We have already observed in Chapter 3 that left- and right-brain dominance is a potentially significant issue in developing a theory of second language acquisition. As the child's brain matures, various functions become lateralized to the left or right hemisphere. The left hemisphere is associated with logical, analytical thought, with mathematical and linear processing of information. The right hemisphere perceives and remembers visual, tactile, and auditory images; it is more efficient in processing holistic, integrative, and emotional information. Torrance (1980) lists several characteristics of left and right-brain dominance. (See Table 5.1.)

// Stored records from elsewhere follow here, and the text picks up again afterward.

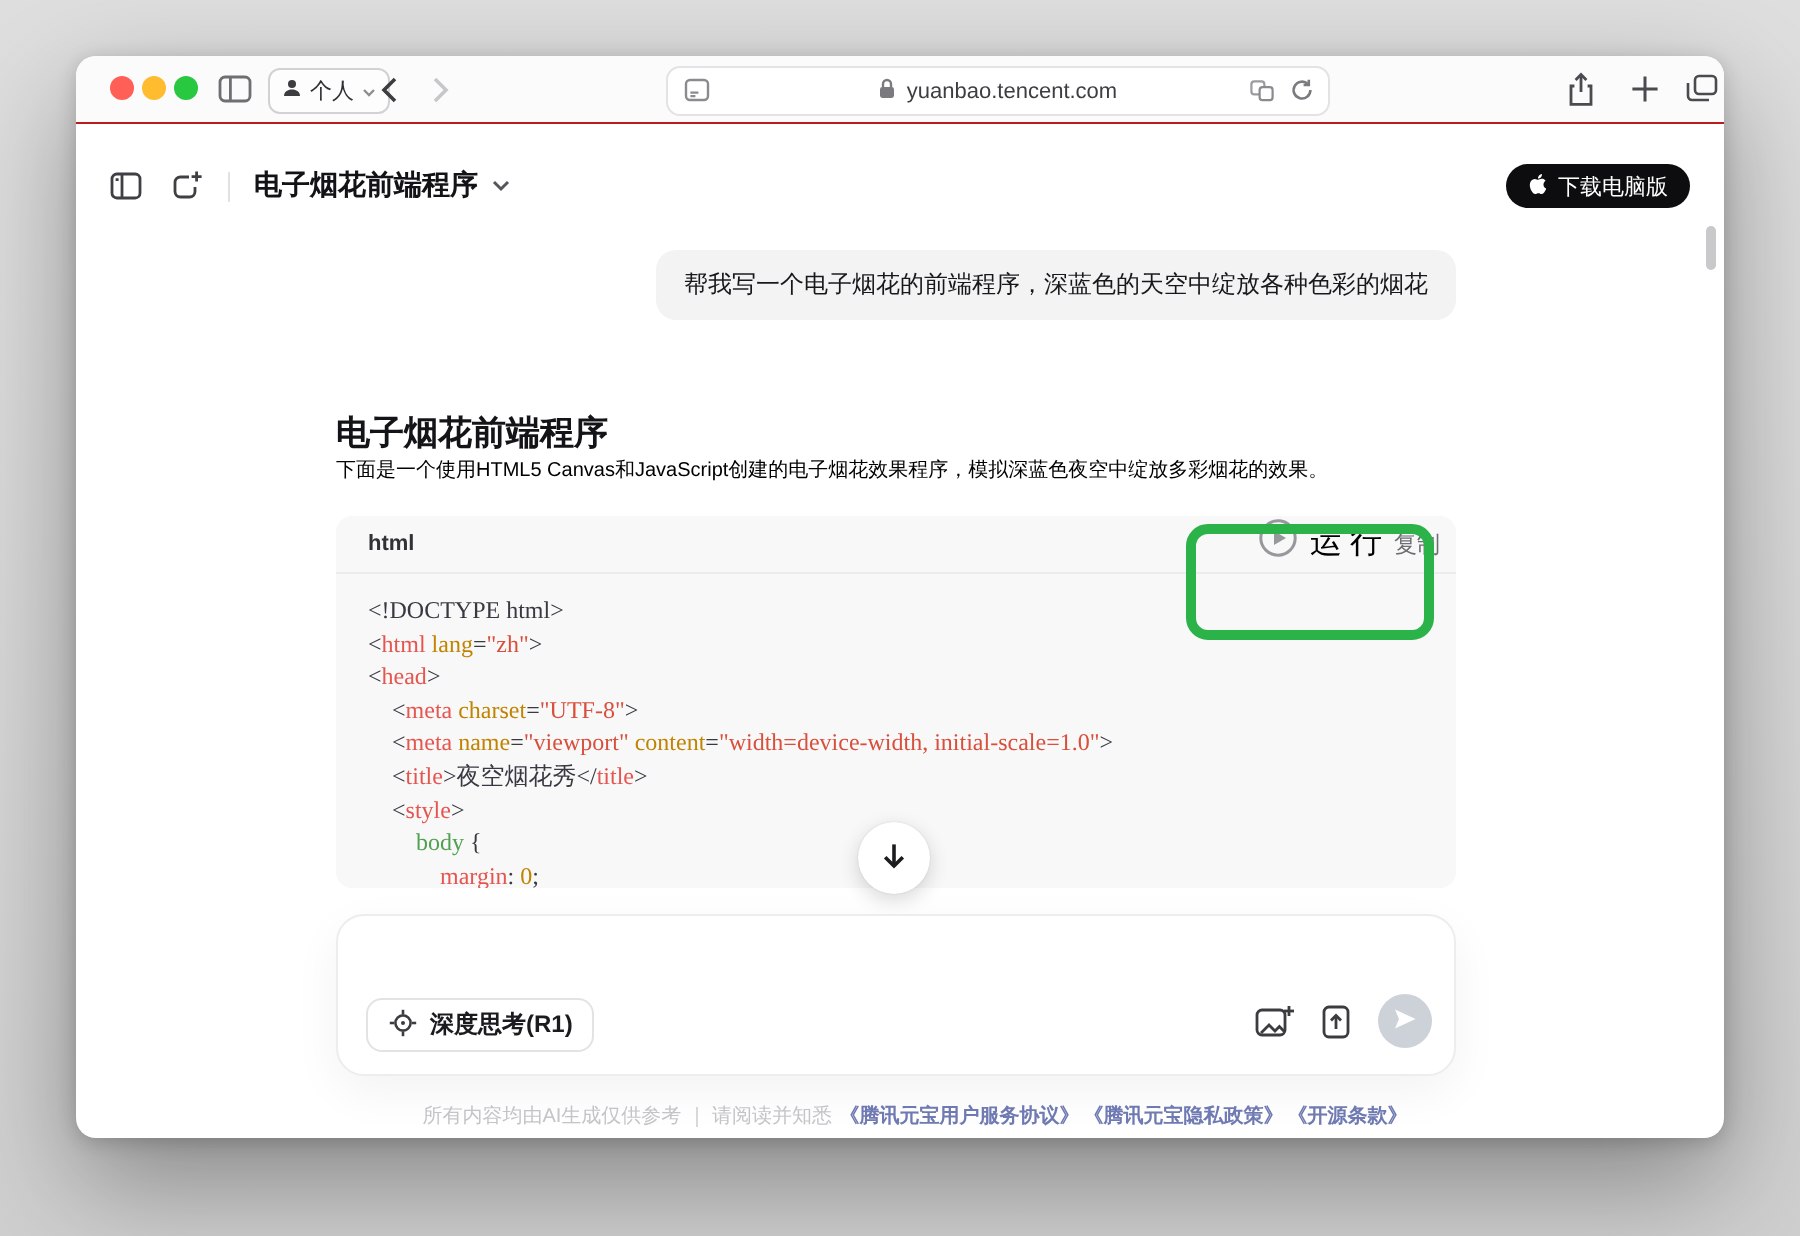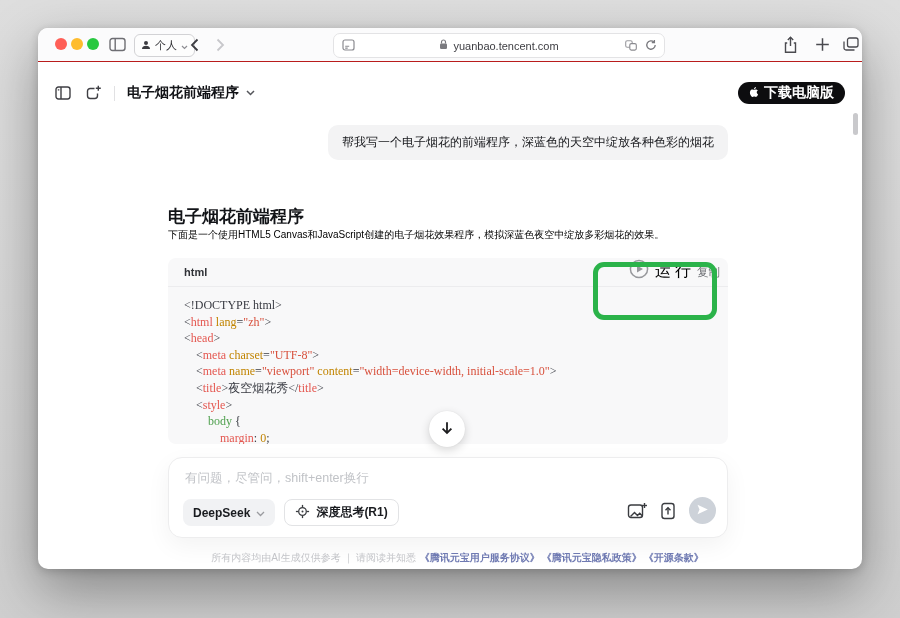--- a/index.html
+++ b/index.html
@@ -20,21 +20,21 @@
   .url-left{position:absolute;left:8px;top:5px;}
   .url-right{position:absolute;right:7px;top:5px;display:flex;gap:8px;align-items:center;}
   
   .appbar{position:relative;height:36px;margin-top:13px;display:flex;align-items:center;padding:0 17px;}
   .appbar .gap{width:14px;}
   .vdiv{width:1px;height:15px;background:#e1e1e3;margin:0 12px;}
   .app-title{font-size:14px;font-weight:700;color:#121317;}
   .title-chev{margin-left:7px;display:flex;}
   .spacer{flex:1;}
   .download-btn{display:flex;align-items:center;gap:5px;background:#0d0d0f;color:#fff;border:none;
-    border-radius:15px;height:22px;padding:0 11px;font-size:14px;font-weight:700;font-family:inherit;}
+    border-radius:15px;height:22px;padding:0 11px;font-size:11px;font-weight:400;font-family:inherit;}
   
   .chat{position:absolute;left:130px;top:0;width:560px;}
   .bubble-row{display:flex;justify-content:flex-end;margin-top:97px;}
   .user-bubble{background:#f3f3f4;border-radius:10px;padding:9px 14px;font-size:12px;color:#17181c;white-space:nowrap;}
   .resp-title{margin:45px 0 0 0;font-size:17px;font-weight:700;color:#121418;}
   .resp-intro{font-size:10px;color:#000000;white-space:nowrap;}
   
   .code-card{position:relative;margin-top:16px;height:186px;background:#f8f8f9;border-radius:8px;overflow:hidden;}
   .code-head{position:relative;height:28px;border-bottom:1px solid #ececee;display:flex;align-items:center;padding:0 16px;}
   .code-lang{font-size:11px;font-weight:600;color:#303237;}
@@ -210,28 +210,21 @@
     </div>
 
     <button class="scroll-btn">
       <span><svg width="16" height="16" viewBox="0 0 16 16" fill="none" stroke="#1c1c1e" stroke-width="1.8">
             <line x1="8" y1="2.2" x2="8" y2="13"></line>
             <path d="M3.6 8.6 8 13l4.4-4.4"></path>
           </svg></span>
     </button>
 
     <div class="composer">
-      <textarea placeholder="有问题，尽管问，shift+enter换行" style=""></textarea>
       <div class="pills">
-        <button class="pill model">
-          <span>DeepSeek</span>
-          <span><svg width="9" height="6" viewBox="0 0 9 6">
-                <path d="M1 1l3.5 3.5L8 1" stroke="#9a9b9f" stroke-width="1.3" fill="none"></path>
-              </svg></span>
-        </button>
         <button class="pill outline">
           <span><svg width="15" height="15" viewBox="0 0 15 15" stroke="#3a3c40" fill="none" stroke-width="1.3">
                 <circle cx="7.5" cy="7.5" r="3.8"></circle>
                 <line x1="7.5" y1="0.9" x2="7.5" y2="3"></line>
                 <line x1="7.5" y1="12" x2="7.5" y2="14.1"></line>
                 <line x1="0.9" y1="7.5" x2="3" y2="7.5"></line>
                 <line x1="12" y1="7.5" x2="14.1" y2="7.5"></line>
                 <circle cx="7.5" cy="7.5" r="1" fill="#3a3c40" stroke="none"></circle>
               </svg></span>
           <span>深度思考(R1)</span>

While we can cite many differences between left- and right-brain characteristics, it is important to remember that the left and right hemispheres operate together as a "team." Through the corpus collosum, messages are sent back and forth so that both hemispheres are involved in most of the neurological activity of the human brain. Most problem solving involves the capacities of both hemispheres, and often the best solutions to problems are those in which each hemisphere has participated optimally (see Danesi 1988).We must also remember Scovel's (1982) warning that left-and right- brain differences tend to draw more attention than the research warrants at the present time.
Nevertheless, the left-/right-brain construct helps to define another useful learning style continuum, with implications for second language learning and teaching. Danesi (1988), for example, used "neurological bimodality" to analyze the way in which various language teaching methods have failed: by appealing too strongly to left-brain processes, past methods were inadequately stimulating important right-brain processes in the language classroom. Krashen, Seliger, and Hartnett (1974) found support for the hypothesis that left-brain-dominant second language learners preferred a deductive style of teaching, while right-brain-dominant learners appeared to be more successful in an inductive classroom environment. Stevick (1982) concluded that left-brain-dominant second language learners are better at producing separate words, gathering the specifics of language, carrying out sequences of operations, and dealing with abstraction, classification, labeling, and reorganization. Right-brain-dominant learners, on the other hand, appear to deal better with whole images (not with reshuffling parts), with generalizations, with metaphors, and with emotional reactions and artistic expressions. In Chapter 3 I noted the role of the right hemisphere in second language learning. This may suggest a greater need to perceive whole meanings in those early stages, and to analyze and monitor oneself more in the later stages.